Merricks is seeking damages from Mastercard in respect of interchange fees, which have been ruled illegal by the European courts and which he claims led to consumers paying higher prices in shops over a 16-year period. It is suggested most adults who were living in the UK during the period the fees were being charged will be in line for pay outs of up to £300.
According to a joint briefing by barristers at the top commercial set of chambers Brick Court, Mastercard raised two issues before the UK’s court.
It sought to uphold the CAT’s original decision that the claimant’s methodology was unworkable, disabling the calculation of damages on an aggregate basis. Secondly, it argued the CAT was being asked to distribute aggregate damages in a way that bore no relation to the loss individual class members had suffered.

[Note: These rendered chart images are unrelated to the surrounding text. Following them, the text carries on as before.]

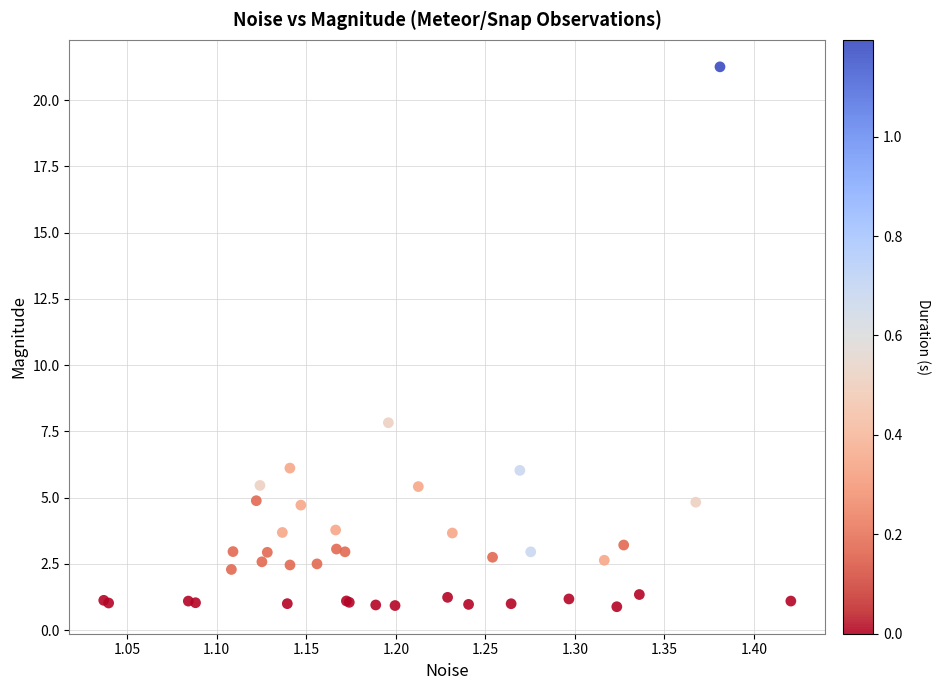

What Y value in the scatter plot is closest to 11?

7.8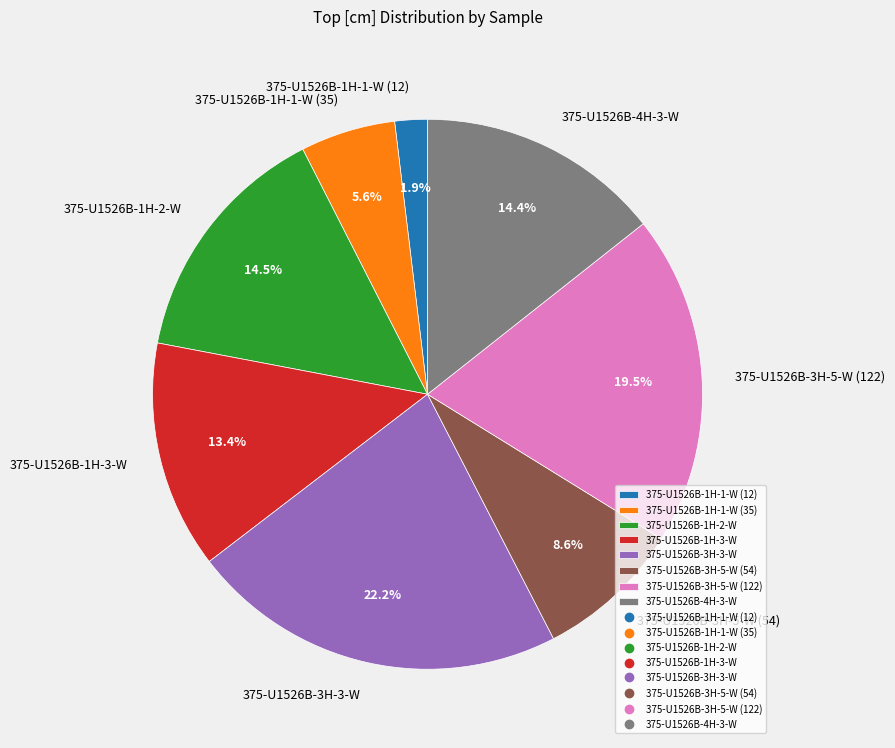

Which category has the smallest portion of the pie?

375-U1526B-1H-1-W (12)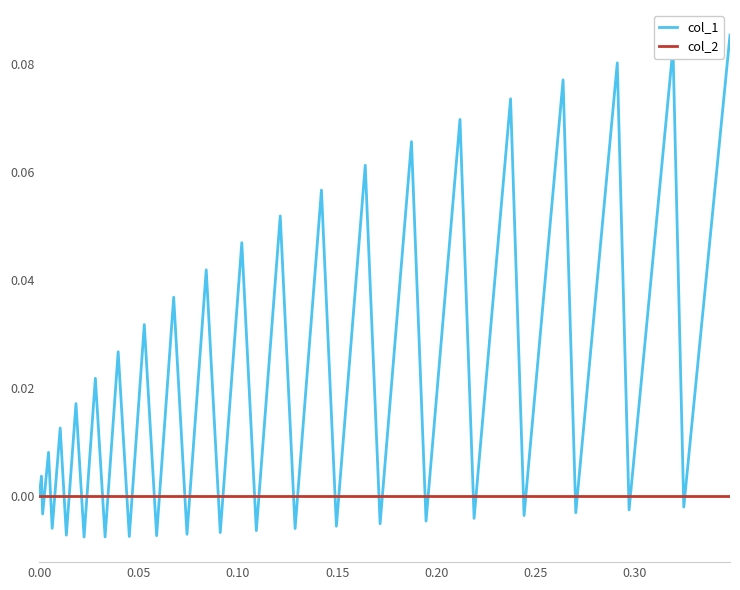

Which series has the widest spread of values?

col_1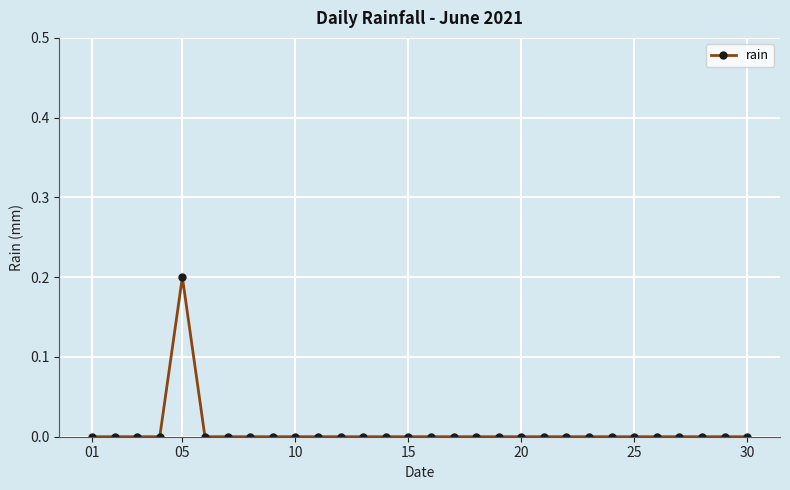

How many distinct data groups are displayed?

1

‘Lord Sales and Lord Leggatt broadly agreed with Lord Briggs as to the second ground of appeal, finding that the tribunal had misdirected itself by finding that an aggregate damages award would have to be distributed on a compensatory basis,’ the briefing stated. ‘As to the first ground, Lord Sales and Lord Leggatt agreed with Mastercard that the tribunal had been entitled to find that the claims were not suitable for an award of aggregate damages, and so for that reason were not suitable to be brought in collective proceedings.'
The majority, however, including the late Lord Kerr, made it clear the claim was suitable to proceed; Lord Briggs holding the CAT had 'erred in its approach to assessing Merricks’ proposed method of assessing damages on an aggregate basis across the class'. Such a process, the majority found, should not be a mini-trial, and nor should an arguable claim be dismissed simply because of the difficulties in assessing aggregate damages.
In June, one of the largest-ever UK cartel damages claims reached a key stage when the Supreme Court held that interchange fees set by the MasterCard and Visa were unlawful under EU law.